Louis Chevrolet, namesake to Chevrolet Motor Car Company, was born on this day in 1878 in Switzerland. After immigrating to Paris as a child he became fascinated with bicycle racing and mechanics. He spent his early adulthood working in various mechanics shops before moving to Canada and then New York by 1900. There he found work at the Brooklyn operations of the French car manufacturer de Dion-Bouton, giving him a chance to hone his automobile engineering skills. He would soon discover a passion for driving.
The growing sport of automobile racing captured the world’s awe, and Chevrolet was no exception. First hired in 1905 by FIAT, two years later he became a driver for Philadelphia based Autocar. Some historians believe Autocar recruited him more for his engineering skills than his driving abilities to assist with development of a secret front wheel drive race car.
By 1909 Chevrolet had signed on with Buick as a driver. There he became friends with the company’s owner, William Durant, who recently founded General Motors. While at Buick, Chevrolet became more involved in engineering processes, despite a lack of formal education. He even created an overhead valve engine in his personal machine shop in Detroit.
In any case, Chevrolet’s success on the track made him a star. He raced alongside other greats of the time, including Bob Burman. The two designed the 1910 Buick Special 60, building two in total. These specially made race cars, known colloquially as Buick Bugs, were victorious in multiple races.
After being kicked to the curb outside of GM headquarters in Flint, Michigan, Durant approached Chevrolet about starting a new car company. The two co-founded Chevrolet Motor Company on November 3, 1911. Durant’s hope to use Chevrolet’s racing reputation to sell cars flopped when the namesake decided he’d rather build more luxurious vehicles. In any case, Chevrolet sales boomed. Before long Durant used the new companies success to re-take control of General Motors. Louis split after selling his stock, creating Frontenac Motor Corporation with his brothers in 1916 to build racing parts for the Ford Model T.
After Frontenac cars won the 1920 and 1921 Indianapolis 500s, Chevrolet tried to sell his company to Stutz Motor Company. The deal never came to fruition and Frontenac closed its doors in 1921, a year after Louis brother Gaston died driving one in a Los Angeles race.

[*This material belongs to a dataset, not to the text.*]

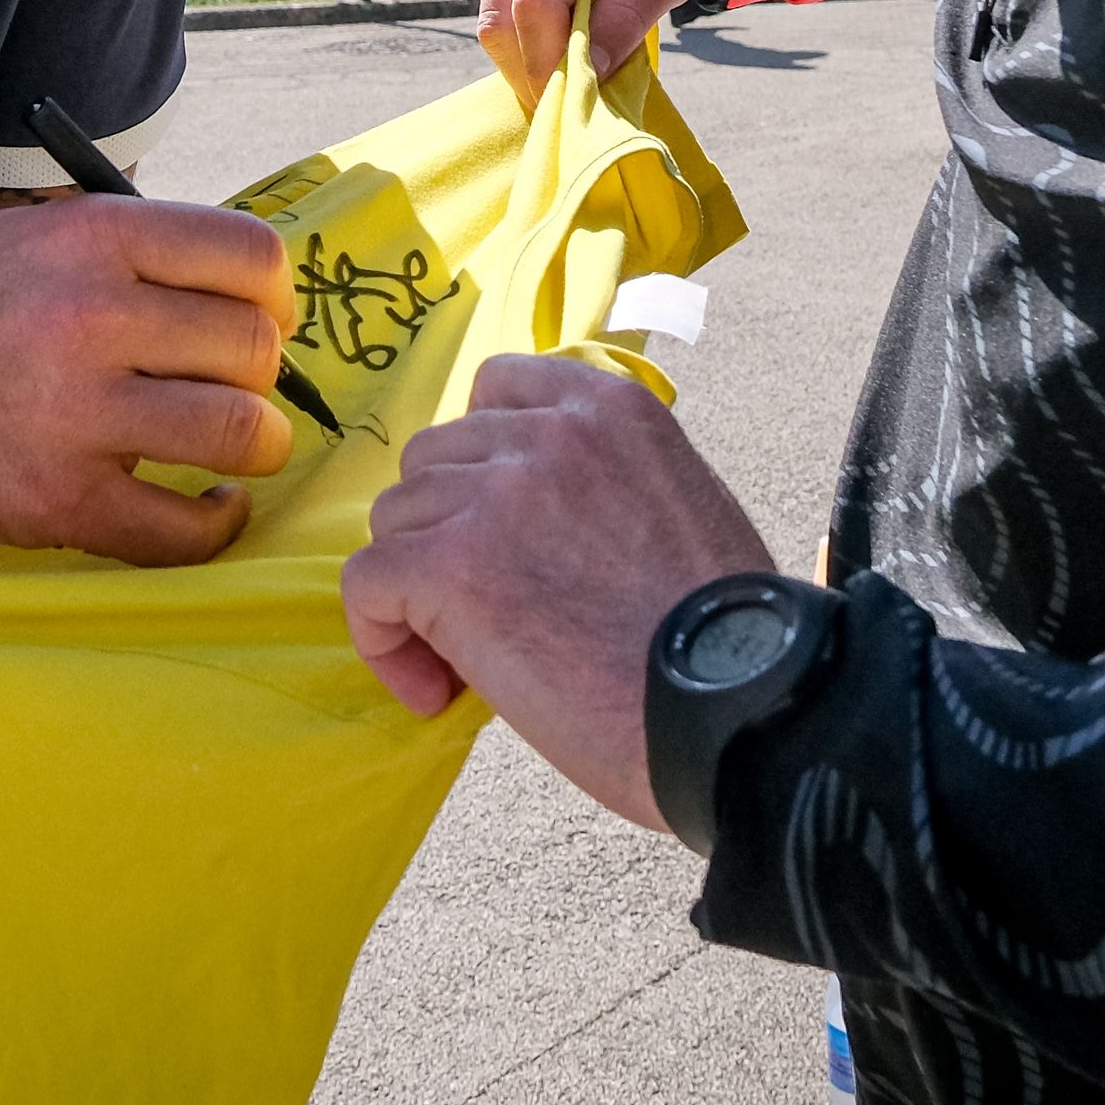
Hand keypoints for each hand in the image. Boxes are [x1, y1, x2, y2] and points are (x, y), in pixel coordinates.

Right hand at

Louis and his surviving brother Arthur later began to dabble in aircraft engines, founding Chevrolair. Bad business dealing cut them out of profits after the Chevrolair 333 engine hit the market as the Martin 4-333 Bomber. However, in 1934, Chevrolet once again found himself in the car business.

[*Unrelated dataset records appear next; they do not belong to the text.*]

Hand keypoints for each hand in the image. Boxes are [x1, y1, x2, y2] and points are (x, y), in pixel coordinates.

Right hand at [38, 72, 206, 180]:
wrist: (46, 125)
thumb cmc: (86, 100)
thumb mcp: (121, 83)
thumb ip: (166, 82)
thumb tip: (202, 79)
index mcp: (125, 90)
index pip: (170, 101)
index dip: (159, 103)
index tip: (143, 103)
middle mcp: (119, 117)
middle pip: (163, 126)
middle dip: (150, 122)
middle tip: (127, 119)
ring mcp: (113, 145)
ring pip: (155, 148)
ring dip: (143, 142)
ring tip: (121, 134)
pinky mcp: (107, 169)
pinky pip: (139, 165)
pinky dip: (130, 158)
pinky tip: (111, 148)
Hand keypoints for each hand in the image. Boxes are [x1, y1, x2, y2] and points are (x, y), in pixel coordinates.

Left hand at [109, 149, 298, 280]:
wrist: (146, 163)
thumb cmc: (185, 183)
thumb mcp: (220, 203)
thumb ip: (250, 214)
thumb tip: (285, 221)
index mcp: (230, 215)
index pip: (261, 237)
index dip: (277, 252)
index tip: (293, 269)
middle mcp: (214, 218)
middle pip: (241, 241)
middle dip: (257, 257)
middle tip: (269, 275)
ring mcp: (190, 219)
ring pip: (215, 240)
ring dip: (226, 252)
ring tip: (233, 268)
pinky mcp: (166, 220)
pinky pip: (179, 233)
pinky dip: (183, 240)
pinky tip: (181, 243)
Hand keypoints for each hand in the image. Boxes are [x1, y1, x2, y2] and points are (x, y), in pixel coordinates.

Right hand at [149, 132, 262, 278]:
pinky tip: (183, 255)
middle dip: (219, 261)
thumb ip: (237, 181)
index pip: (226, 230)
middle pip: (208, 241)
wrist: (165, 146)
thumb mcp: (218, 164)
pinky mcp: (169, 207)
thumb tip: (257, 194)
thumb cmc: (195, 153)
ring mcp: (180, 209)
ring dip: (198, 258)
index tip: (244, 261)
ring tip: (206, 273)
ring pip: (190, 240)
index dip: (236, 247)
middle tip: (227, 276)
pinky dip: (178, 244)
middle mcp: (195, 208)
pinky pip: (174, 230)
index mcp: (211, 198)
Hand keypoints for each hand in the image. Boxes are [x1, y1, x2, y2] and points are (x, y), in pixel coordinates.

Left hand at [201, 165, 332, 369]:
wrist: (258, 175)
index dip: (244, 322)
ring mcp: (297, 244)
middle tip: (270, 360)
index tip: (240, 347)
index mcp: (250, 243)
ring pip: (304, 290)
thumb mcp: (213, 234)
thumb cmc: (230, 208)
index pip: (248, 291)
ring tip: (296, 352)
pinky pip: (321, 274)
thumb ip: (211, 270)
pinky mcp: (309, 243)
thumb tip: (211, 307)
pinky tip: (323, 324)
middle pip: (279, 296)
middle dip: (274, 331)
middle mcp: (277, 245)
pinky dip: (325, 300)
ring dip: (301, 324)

Chevrolet became a consultant for General Motors, where he remained until 1938 when a cerebral hemorrhage forced his retirement. He retired to Florida but passed away in 1941 on a visit to Detroit. He is buried next to his brother at a cemetery near Indianapolis Motor Speedway. Chevrolet is recognized as an automotive great, having earned an induction into the Automotive Hall of Fame in 1969.